### Records for this task
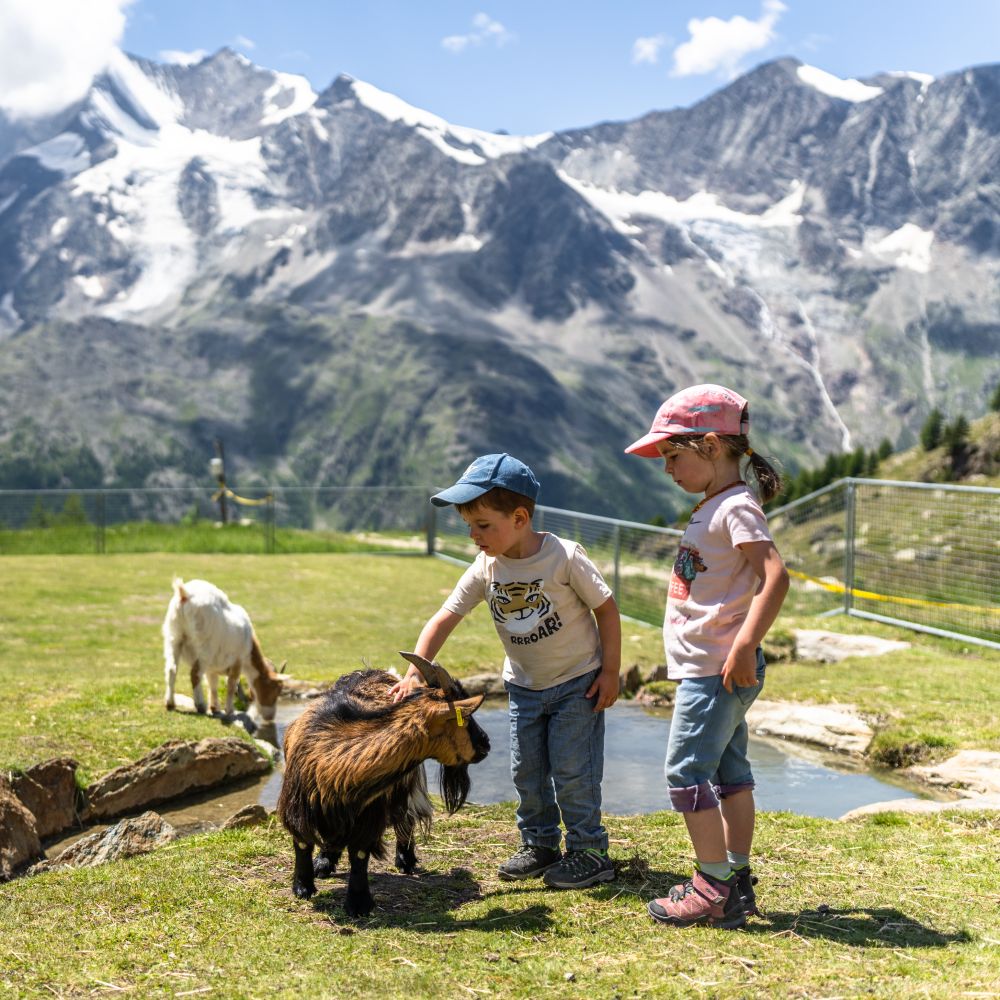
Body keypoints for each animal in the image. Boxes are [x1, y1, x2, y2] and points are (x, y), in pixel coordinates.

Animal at [162, 578, 283, 721]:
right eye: (274, 690)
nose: (270, 716)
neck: (249, 642)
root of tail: (185, 595)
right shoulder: (237, 661)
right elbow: (231, 684)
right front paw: (229, 710)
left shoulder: (212, 668)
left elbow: (212, 684)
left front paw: (215, 708)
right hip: (205, 644)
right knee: (195, 673)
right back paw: (200, 705)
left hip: (174, 637)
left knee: (171, 669)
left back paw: (170, 703)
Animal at [276, 652, 490, 917]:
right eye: (466, 718)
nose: (486, 743)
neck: (330, 754)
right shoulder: (297, 804)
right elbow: (302, 842)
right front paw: (303, 887)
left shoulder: (371, 810)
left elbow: (359, 852)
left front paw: (359, 903)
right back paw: (325, 862)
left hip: (404, 786)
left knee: (405, 818)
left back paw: (405, 860)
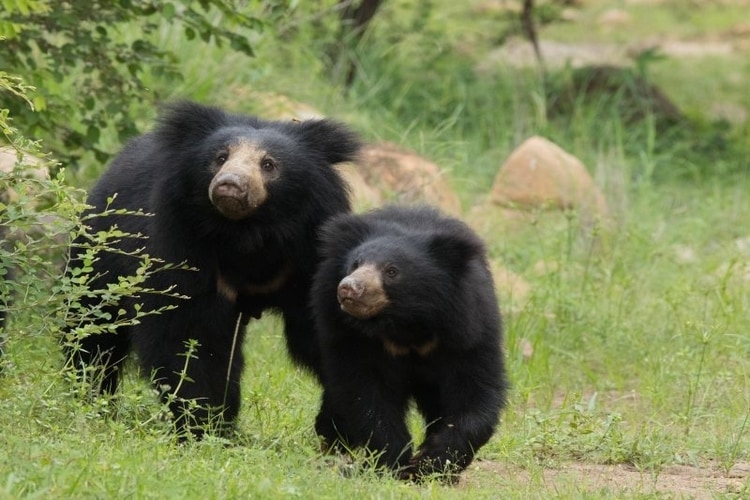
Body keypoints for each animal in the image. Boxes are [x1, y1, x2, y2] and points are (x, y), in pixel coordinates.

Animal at [61, 99, 362, 436]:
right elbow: (190, 333)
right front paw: (204, 424)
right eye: (220, 158)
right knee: (93, 326)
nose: (230, 184)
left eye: (269, 164)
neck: (249, 232)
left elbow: (324, 332)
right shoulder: (183, 240)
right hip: (102, 250)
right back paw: (90, 397)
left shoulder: (309, 251)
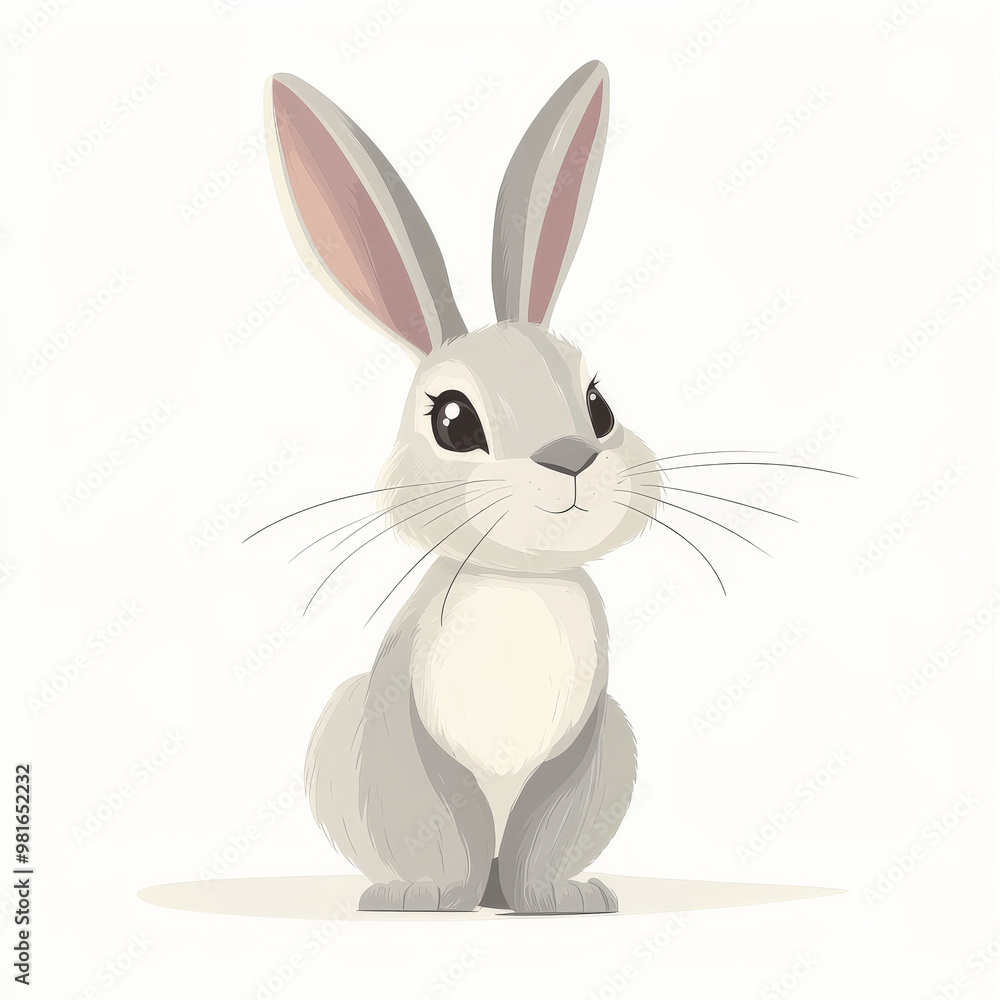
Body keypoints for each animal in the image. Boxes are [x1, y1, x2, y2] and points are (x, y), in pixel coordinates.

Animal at [264, 61, 664, 914]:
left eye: (599, 407)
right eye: (452, 419)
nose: (570, 458)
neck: (517, 581)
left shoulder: (586, 741)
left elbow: (543, 830)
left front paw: (559, 900)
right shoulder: (403, 724)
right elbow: (444, 820)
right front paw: (426, 898)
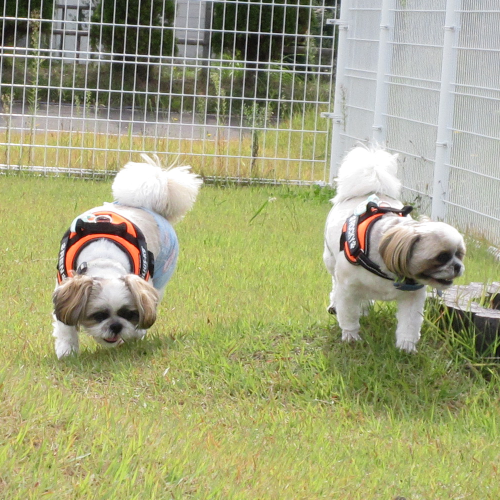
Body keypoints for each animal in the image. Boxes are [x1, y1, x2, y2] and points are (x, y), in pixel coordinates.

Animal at [52, 155, 202, 358]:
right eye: (99, 315)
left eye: (129, 313)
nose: (116, 326)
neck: (104, 259)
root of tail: (147, 206)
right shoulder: (64, 284)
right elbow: (65, 326)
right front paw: (67, 352)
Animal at [323, 145, 465, 352]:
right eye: (441, 257)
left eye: (460, 255)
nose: (457, 266)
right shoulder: (348, 288)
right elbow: (348, 314)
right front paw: (351, 336)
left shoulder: (412, 296)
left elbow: (409, 324)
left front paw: (406, 347)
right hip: (331, 260)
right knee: (335, 283)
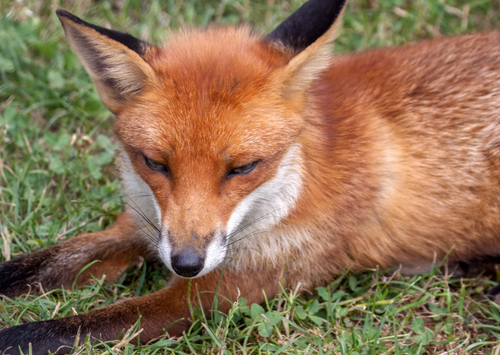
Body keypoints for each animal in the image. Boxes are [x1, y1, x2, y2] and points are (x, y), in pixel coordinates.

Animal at [0, 0, 500, 354]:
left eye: (242, 168)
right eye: (156, 164)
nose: (185, 263)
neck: (291, 188)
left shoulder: (222, 290)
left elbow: (61, 331)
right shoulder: (143, 228)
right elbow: (33, 268)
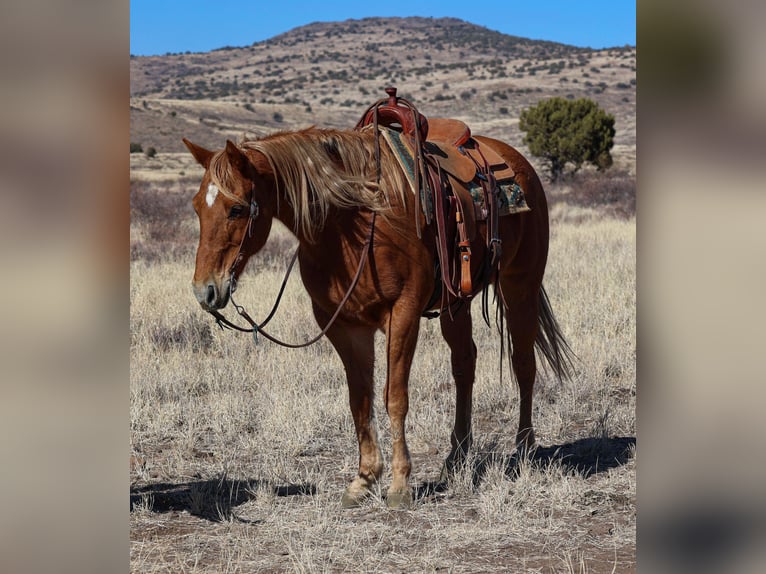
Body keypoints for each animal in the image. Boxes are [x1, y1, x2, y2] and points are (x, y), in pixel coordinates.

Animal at [183, 122, 572, 508]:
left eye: (236, 209)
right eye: (197, 208)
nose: (205, 291)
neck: (349, 226)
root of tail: (519, 162)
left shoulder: (403, 315)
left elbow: (394, 397)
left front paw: (400, 485)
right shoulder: (343, 325)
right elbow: (360, 400)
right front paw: (364, 478)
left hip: (520, 285)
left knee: (524, 363)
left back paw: (523, 449)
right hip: (455, 305)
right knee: (464, 364)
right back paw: (456, 457)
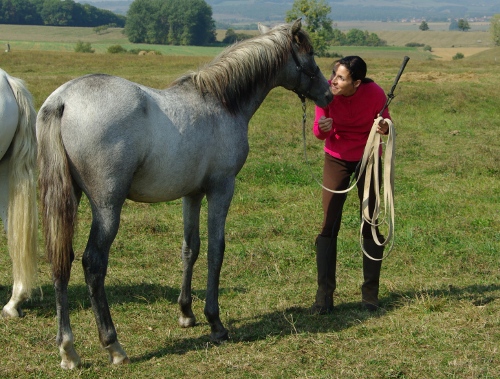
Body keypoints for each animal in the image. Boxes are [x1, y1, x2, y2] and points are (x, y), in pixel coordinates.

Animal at [37, 19, 334, 370]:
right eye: (309, 52)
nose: (329, 93)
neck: (221, 102)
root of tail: (63, 100)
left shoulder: (192, 194)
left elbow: (190, 249)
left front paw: (186, 313)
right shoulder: (222, 188)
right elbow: (216, 250)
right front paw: (215, 322)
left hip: (67, 199)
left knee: (61, 261)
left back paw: (67, 349)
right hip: (107, 206)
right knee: (93, 263)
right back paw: (113, 345)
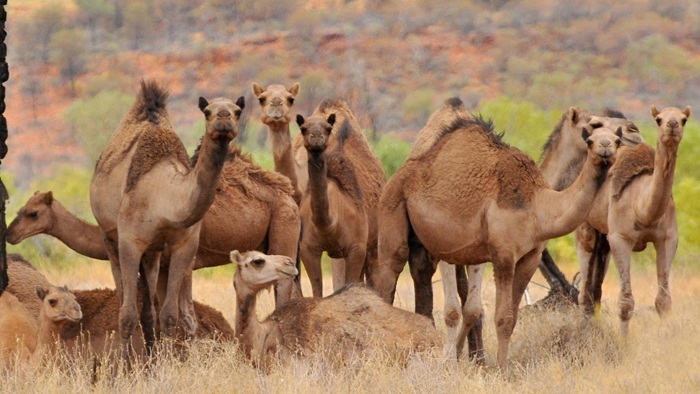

### What you should do
Nothing but the lines from the one containing "left eye: (236, 209)" through the one containing "left front paw: (186, 313)" should appear, copied exactly from the material above and without pictures.

### Answer box
left eye: (236, 209)
right eye: (197, 208)
nose: (205, 291)
neck: (349, 226)
root of tail: (519, 162)
left shoulder: (403, 315)
left elbow: (394, 397)
left front paw: (400, 485)
right shoulder: (343, 325)
right elbow: (360, 400)
right front paw: (364, 478)
left hip: (520, 285)
left knee: (524, 363)
left back paw: (523, 449)
right hip: (455, 305)
right knee: (464, 364)
right back paw: (456, 457)
Body keypoints for each animal in the image. Boxes are [x1, y1, x2, y2] and points are (x, y), in pixel coordinates.

Animal at [37, 19, 334, 370]:
right eye: (309, 52)
nose: (329, 93)
neck: (221, 102)
root of tail: (63, 100)
left shoulder: (192, 194)
left elbow: (190, 249)
left front paw: (186, 313)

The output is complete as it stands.